_Problem description_
If a line below contains the string "KiCad", return that line.

☆ ☆ ☆ ☆ ☆

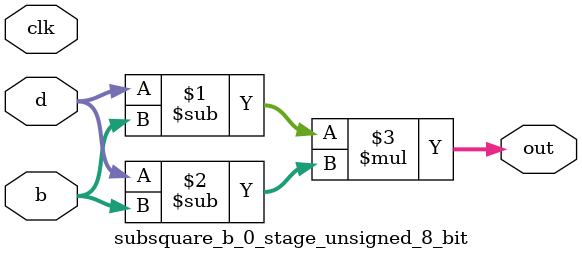
<source format=sv>
(* use_dsp = "yes" *) module subsquare_b_0_stage_unsigned_8_bit(
	input  [7:0] b,
	input  [7:0] d,
	output [7:0] out,
	input clk);

	assign out = (d - b) * (d - b);
endmodule

</source>
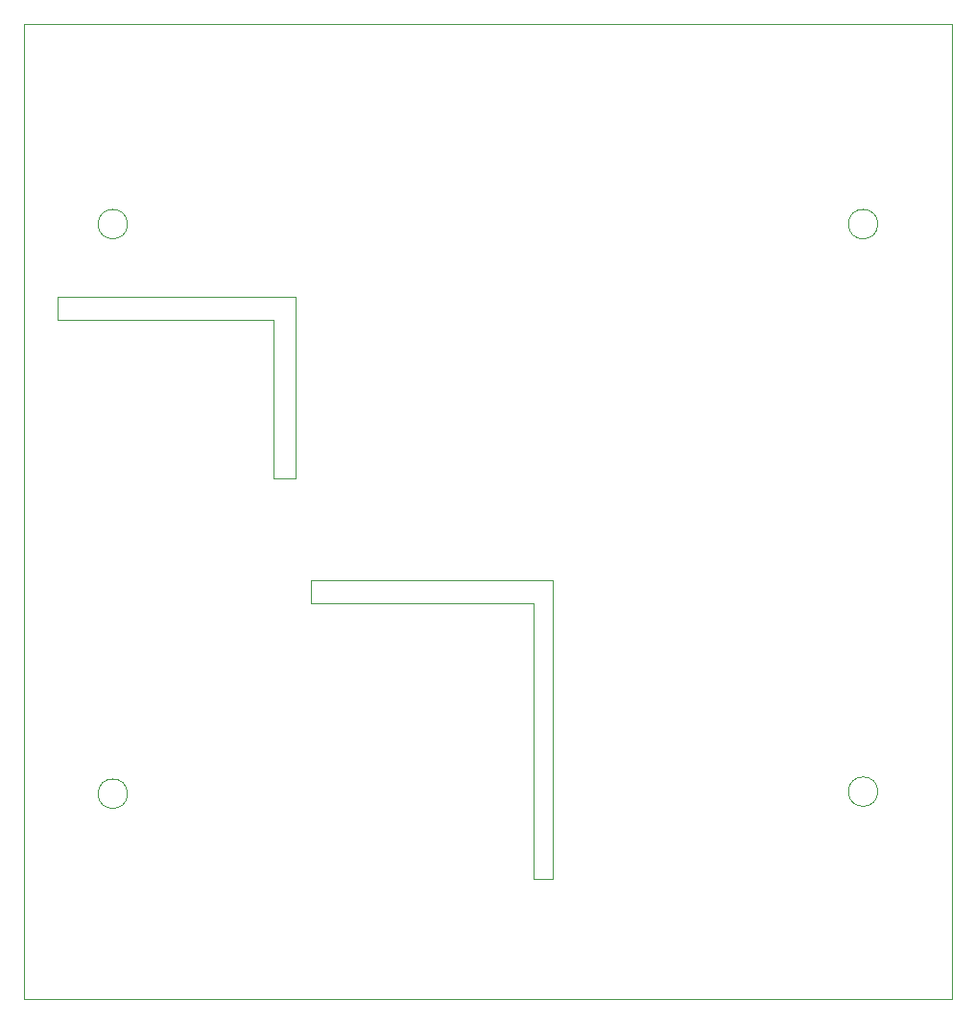
<source format=gm1>
G04 #@! TF.GenerationSoftware,KiCad,Pcbnew,(6.0.9)*
G04 #@! TF.CreationDate,2023-01-13T11:09:30+01:00*
G04 #@! TF.ProjectId,heating-controller,68656174-696e-4672-9d63-6f6e74726f6c,rev?*
G04 #@! TF.SameCoordinates,Original*
G04 #@! TF.FileFunction,Profile,NP*
%FSLAX46Y46*%
G04 Gerber Fmt 4.6, Leading zero omitted, Abs format (unit mm)*
G04 Created by KiCad (PCBNEW (6.0.9)) date 2023-01-13 11:09:30*
%MOMM*%
%LPD*%
G01*
G04 APERTURE LIST*
G04 #@! TA.AperFunction,Profile*
%ADD10C,0.100000*%
G04 #@! TD*
G04 APERTURE END LIST*
D10*
X29300000Y-37700000D02*
G75*
G03*
X29300000Y-37700000I-1300000J0D01*
G01*
X66800000Y-95411000D02*
X65150000Y-95411000D01*
X65150000Y-71128600D01*
X45499200Y-71128600D01*
X45499200Y-69100000D01*
X66800000Y-69100000D01*
X66800000Y-95411000D01*
X20150000Y-20100000D02*
X102000000Y-20100000D01*
X102000000Y-20100000D02*
X102000000Y-106000000D01*
X102000000Y-106000000D02*
X20150000Y-106000000D01*
X20150000Y-106000000D02*
X20150000Y-20100000D01*
X29300000Y-87900000D02*
G75*
G03*
X29300000Y-87900000I-1300000J0D01*
G01*
X95500000Y-37700000D02*
G75*
G03*
X95500000Y-37700000I-1300000J0D01*
G01*
X44150000Y-60100000D02*
X42150000Y-60100000D01*
X42150000Y-46100000D01*
X23150000Y-46100000D01*
X23150000Y-44100000D01*
X44150000Y-44100000D01*
X44150000Y-60100000D01*
X95500000Y-87714800D02*
G75*
G03*
X95500000Y-87714800I-1300000J0D01*
G01*
M02*

</source>
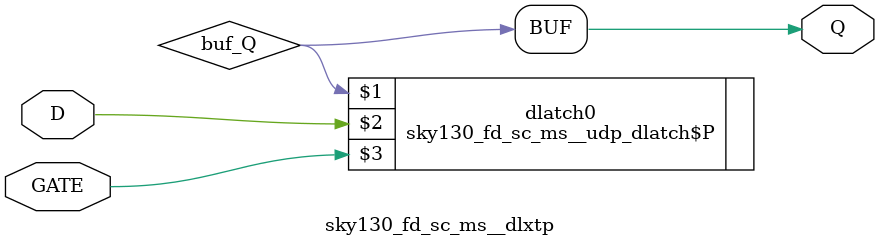
<source format=v>
/*
 * Copyright 2020 The SkyWater PDK Authors
 *
 * Licensed under the Apache License, Version 2.0 (the "License");
 * you may not use this file except in compliance with the License.
 * You may obtain a copy of the License at
 *
 *     https://www.apache.org/licenses/LICENSE-2.0
 *
 * Unless required by applicable law or agreed to in writing, software
 * distributed under the License is distributed on an "AS IS" BASIS,
 * WITHOUT WARRANTIES OR CONDITIONS OF ANY KIND, either express or implied.
 * See the License for the specific language governing permissions and
 * limitations under the License.
 *
 * SPDX-License-Identifier: Apache-2.0
*/


`ifndef SKY130_FD_SC_MS__DLXTP_FUNCTIONAL_V
`define SKY130_FD_SC_MS__DLXTP_FUNCTIONAL_V

/**
 * dlxtp: Delay latch, non-inverted enable, single output.
 *
 * Verilog simulation functional model.
 */

`timescale 1ns / 1ps
`default_nettype none

// Import user defined primitives.
`include "../../models/udp_dlatch_p/sky130_fd_sc_ms__udp_dlatch_p.v"

`celldefine
module sky130_fd_sc_ms__dlxtp (
    Q   ,
    D   ,
    GATE
);

    // Module ports
    output Q   ;
    input  D   ;
    input  GATE;

    // Local signals
    wire buf_Q;

    //                            Name     Output  Other arguments
    sky130_fd_sc_ms__udp_dlatch$P dlatch0 (buf_Q , D, GATE        );
    buf                           buf0    (Q     , buf_Q          );

endmodule
`endcelldefine

`default_nettype wire
`endif  // SKY130_FD_SC_MS__DLXTP_FUNCTIONAL_V

</source>
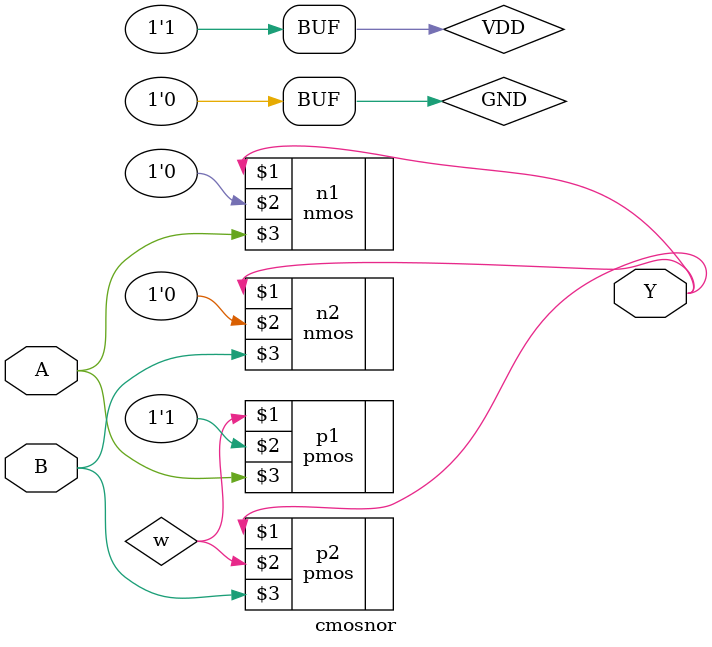
<source format=v>
`timescale 1ns / 1ps
module cmosnor (Y, A, B);
input A, B; 
output Y;
wire w;
supply0 GND;
supply1 VDD;
pmos p1 (w, VDD, A);
pmos p2 (Y, w, B);
nmos n1 (Y, GND,A );
nmos n2 (Y, GND, B);
endmodule




</source>
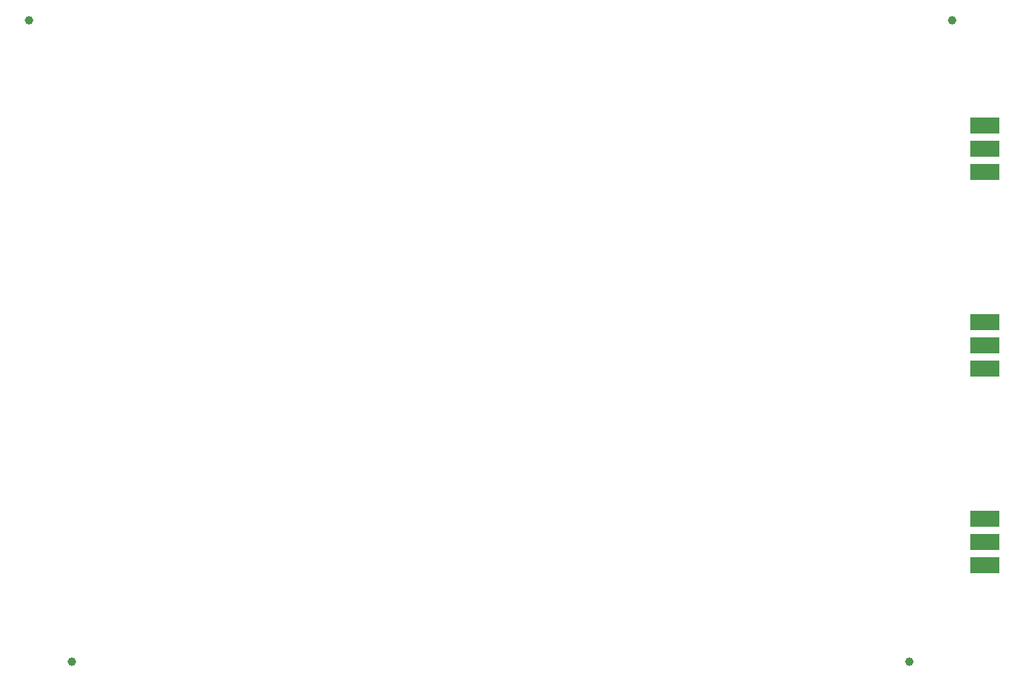
<source format=gbp>
G04 Layer: BottomPasteMaskLayer*
G04 EasyEDA Pro v1.9.28.eba1c1, 2023-02-22 19:28:42*
G04 Gerber Generator version 0.3*
G04 Scale: 100 percent, Rotated: No, Reflected: No*
G04 Dimensions in millimeters*
G04 Leading zeros omitted, absolute positions, 3 integers and 3 decimals*
G04 Panelize: Stamp Hole, Column: 1, Row: 3, Board Size: 127.734mm x 20.95mm, Panelized Board Size: 127.734mm x 82.847mm, Panelized Method: All Objects*
%FSLAX33Y33*%
%MOMM*%
%ADD10C,1.000001*%
%ADD11R,3.500001X1.899996*%
G75*


G04 Panelize Start*
G54D10*
G01X-59975Y60373D03*
G01X47760Y60373D03*
G01X-54975Y-14475D03*
G01X42760Y-14475D03*
G04 Panelize End*

G04 Pad Start*
G54D11*
G01X51562Y-538D03*
G01X51562Y-3235D03*
G01X51562Y2159D03*
G04 Pad End*
G54D10*
G01X-59975Y60373D03*
G01X47760Y60373D03*
G01X-54975Y-14475D03*
G01X42760Y-14475D03*
G04 Panelize End*
G54D11*
G01X51562Y22411D03*
G01X51562Y19714D03*
G01X51562Y25108D03*
G04 Pad End*
G54D10*
G01X-59975Y60373D03*
G01X47760Y60373D03*
G01X-54975Y-14475D03*
G01X42760Y-14475D03*
G04 Panelize End*
G54D11*
G01X51562Y45360D03*
G01X51562Y42663D03*
G01X51562Y48057D03*
G04 Pad End*

M02*

</source>
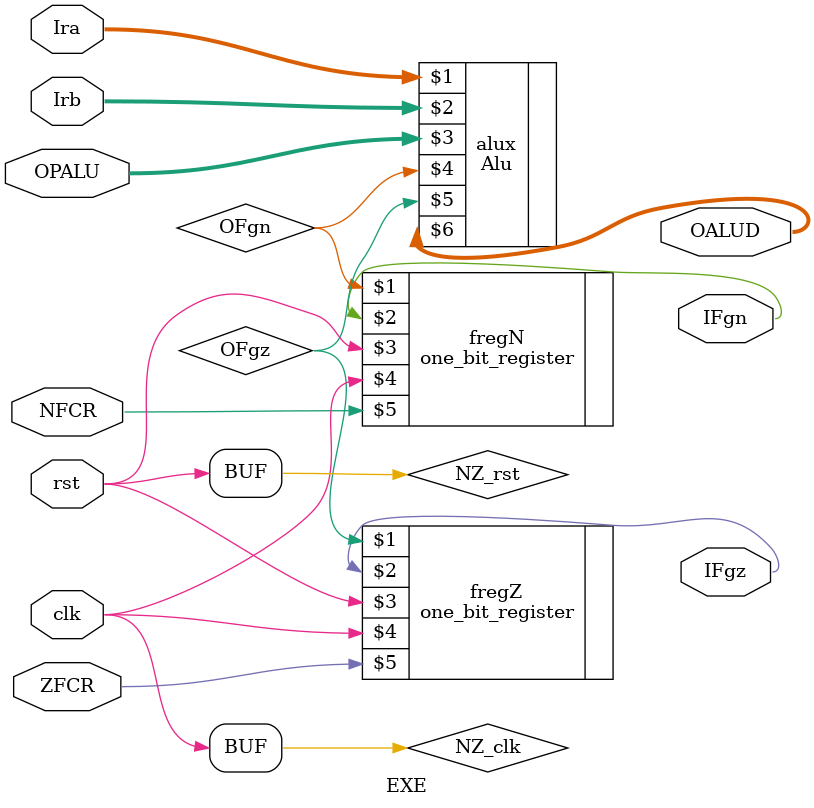
<source format=v>
`timescale 1ns / 1ps
module EXE(
    input [7:0] Ira,
    input [7:0] Irb,
    input [3:0] OPALU,
    output IFgn,
    output IFgz,
   output [7:0] OALUD,
    input rst,
    input clk,
    input NFCR,
    input ZFCR
    );
 wire NZ_rst,NZ_clk,OFgn,OFgz;
	 
    Alu alux (Ira,Irb,OPALU,OFgn,OFgz,OALUD);
	 
    one_bit_register fregN(OFgn,IFgn,NZ_rst,NZ_clk,NFCR);
	 
    one_bit_register fregZ(OFgz,IFgz,NZ_rst,NZ_clk,ZFCR);

assign NZ_rst=rst;
assign NZ_clk=clk;

endmodule

</source>
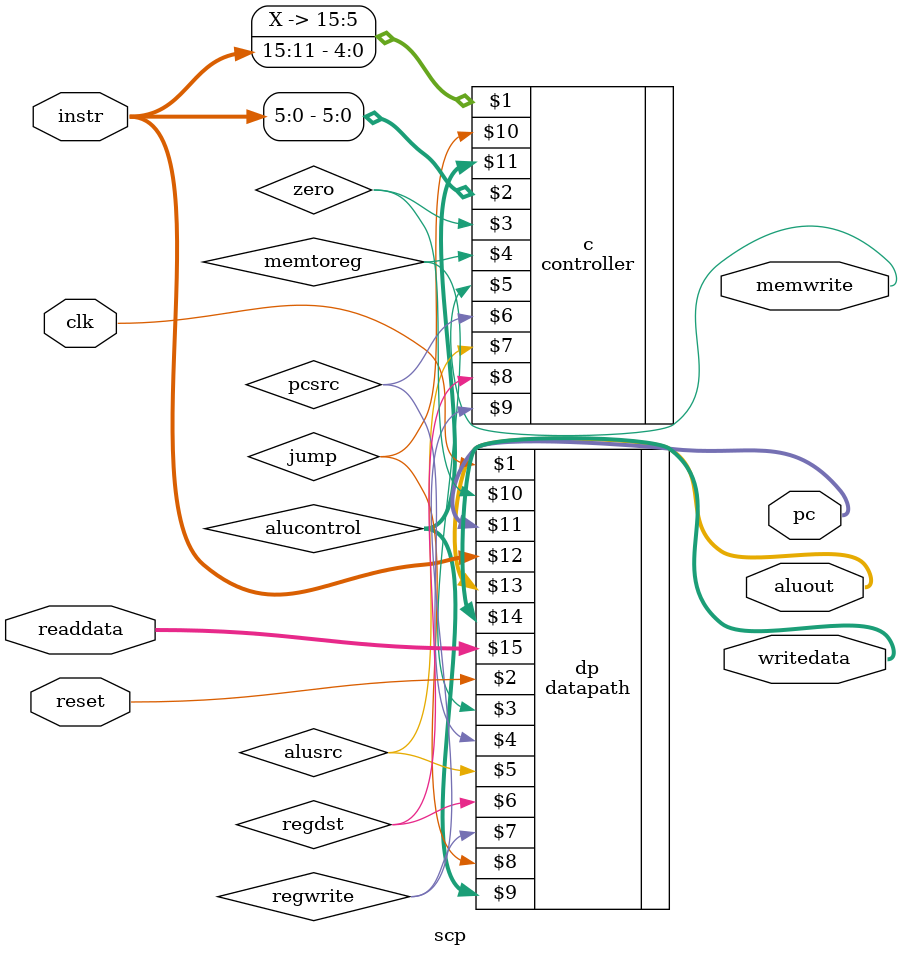
<source format=sv>
`timescale 1ns / 1ps

module scp(input logic clk, reset,
output logic [15:0] pc,
input logic [15:0] instr,
output logic memwrite,
output logic [15:0] aluout, writedata,
input logic [15:0] readdata);
logic memtoreg, alusrc, regdst,
regwrite, jump, pcsrc, zero;
logic [2:0] alucontrol;

controller c(instr[11:26], instr[5:0], zero,
memtoreg, memwrite, pcsrc,
alusrc, regdst, regwrite, jump,
alucontrol);

datapath dp(clk, reset, memtoreg, pcsrc,
alusrc, regdst, regwrite, jump,
alucontrol,
zero, pc, instr,
aluout, writedata, readdata);
endmodule
</source>
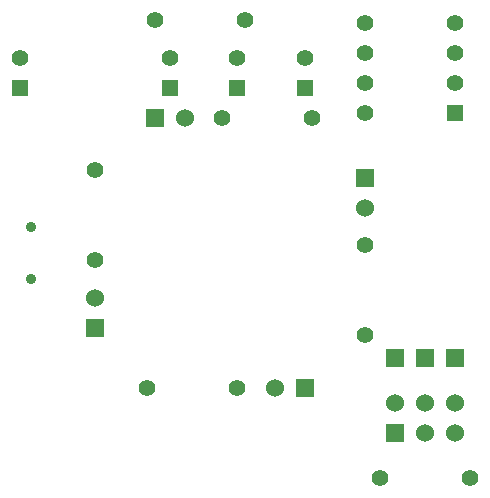
<source format=gbs>
G04 (created by PCBNEW (2013-07-07 BZR 4022)-stable) date 12/17/2014 5:13:16 PM*
%MOIN*%
G04 Gerber Fmt 3.4, Leading zero omitted, Abs format*
%FSLAX34Y34*%
G01*
G70*
G90*
G04 APERTURE LIST*
%ADD10C,0.00590551*%
%ADD11C,0.0354*%
%ADD12C,0.055*%
%ADD13R,0.06X0.06*%
%ADD14C,0.06*%
%ADD15R,0.055X0.055*%
G04 APERTURE END LIST*
G54D10*
G54D11*
X72885Y-50634D03*
X72885Y-52366D03*
G54D12*
X79750Y-56000D03*
X76750Y-56000D03*
X84000Y-51250D03*
X84000Y-54250D03*
X79250Y-47000D03*
X82250Y-47000D03*
X75000Y-51750D03*
X75000Y-48750D03*
X84500Y-59000D03*
X87500Y-59000D03*
X77000Y-43750D03*
X80000Y-43750D03*
G54D13*
X85000Y-57500D03*
G54D14*
X85000Y-56500D03*
X86000Y-57500D03*
X86000Y-56500D03*
X87000Y-57500D03*
X87000Y-56500D03*
G54D13*
X84000Y-49000D03*
G54D14*
X84000Y-50000D03*
G54D13*
X77000Y-47000D03*
G54D14*
X78000Y-47000D03*
G54D13*
X75000Y-54000D03*
G54D14*
X75000Y-53000D03*
G54D13*
X82000Y-56000D03*
G54D14*
X81000Y-56000D03*
G54D13*
X86000Y-55000D03*
X87000Y-55000D03*
X85000Y-55000D03*
G54D15*
X79750Y-46000D03*
G54D12*
X79750Y-45000D03*
G54D15*
X77500Y-46000D03*
G54D12*
X77500Y-45000D03*
G54D15*
X72500Y-46000D03*
G54D12*
X72500Y-45000D03*
G54D15*
X82000Y-46000D03*
G54D12*
X82000Y-45000D03*
G54D15*
X87000Y-46850D03*
G54D12*
X87000Y-45850D03*
X87000Y-44850D03*
X87000Y-43850D03*
X84000Y-43850D03*
X84000Y-44850D03*
X84000Y-45850D03*
X84000Y-46850D03*
M02*

</source>
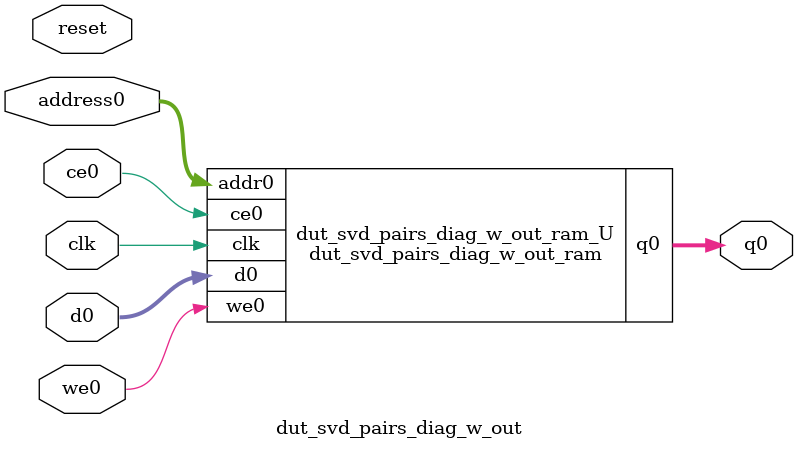
<source format=v>

`timescale 1 ns / 1 ps
module dut_svd_pairs_diag_w_out_ram (addr0, ce0, d0, we0, q0,  clk);

parameter DWIDTH = 32;
parameter AWIDTH = 9;
parameter MEM_SIZE = 392;

input[AWIDTH-1:0] addr0;
input ce0;
input[DWIDTH-1:0] d0;
input we0;
output reg[DWIDTH-1:0] q0;
input clk;

(* ram_style = "block" *)reg [DWIDTH-1:0] ram[MEM_SIZE-1:0];




always @(posedge clk)  
begin 
    if (ce0) 
    begin
        if (we0) 
        begin 
            ram[addr0] <= d0; 
            q0 <= d0;
        end 
        else 
            q0 <= ram[addr0];
    end
end


endmodule


`timescale 1 ns / 1 ps
module dut_svd_pairs_diag_w_out(
    reset,
    clk,
    address0,
    ce0,
    we0,
    d0,
    q0);

parameter DataWidth = 32'd32;
parameter AddressRange = 32'd392;
parameter AddressWidth = 32'd9;
input reset;
input clk;
input[AddressWidth - 1:0] address0;
input ce0;
input we0;
input[DataWidth - 1:0] d0;
output[DataWidth - 1:0] q0;



dut_svd_pairs_diag_w_out_ram dut_svd_pairs_diag_w_out_ram_U(
    .clk( clk ),
    .addr0( address0 ),
    .ce0( ce0 ),
    .d0( d0 ),
    .we0( we0 ),
    .q0( q0 ));

endmodule


</source>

☆ ☆ ☆ ☆ ☆

_Response to the task_
G04 #@! TF.GenerationSoftware,KiCad,Pcbnew,(6.0.9)*
G04 Created by KiCad (PCBNEW (6.0.9)) date 2023-01-13 11:09:30*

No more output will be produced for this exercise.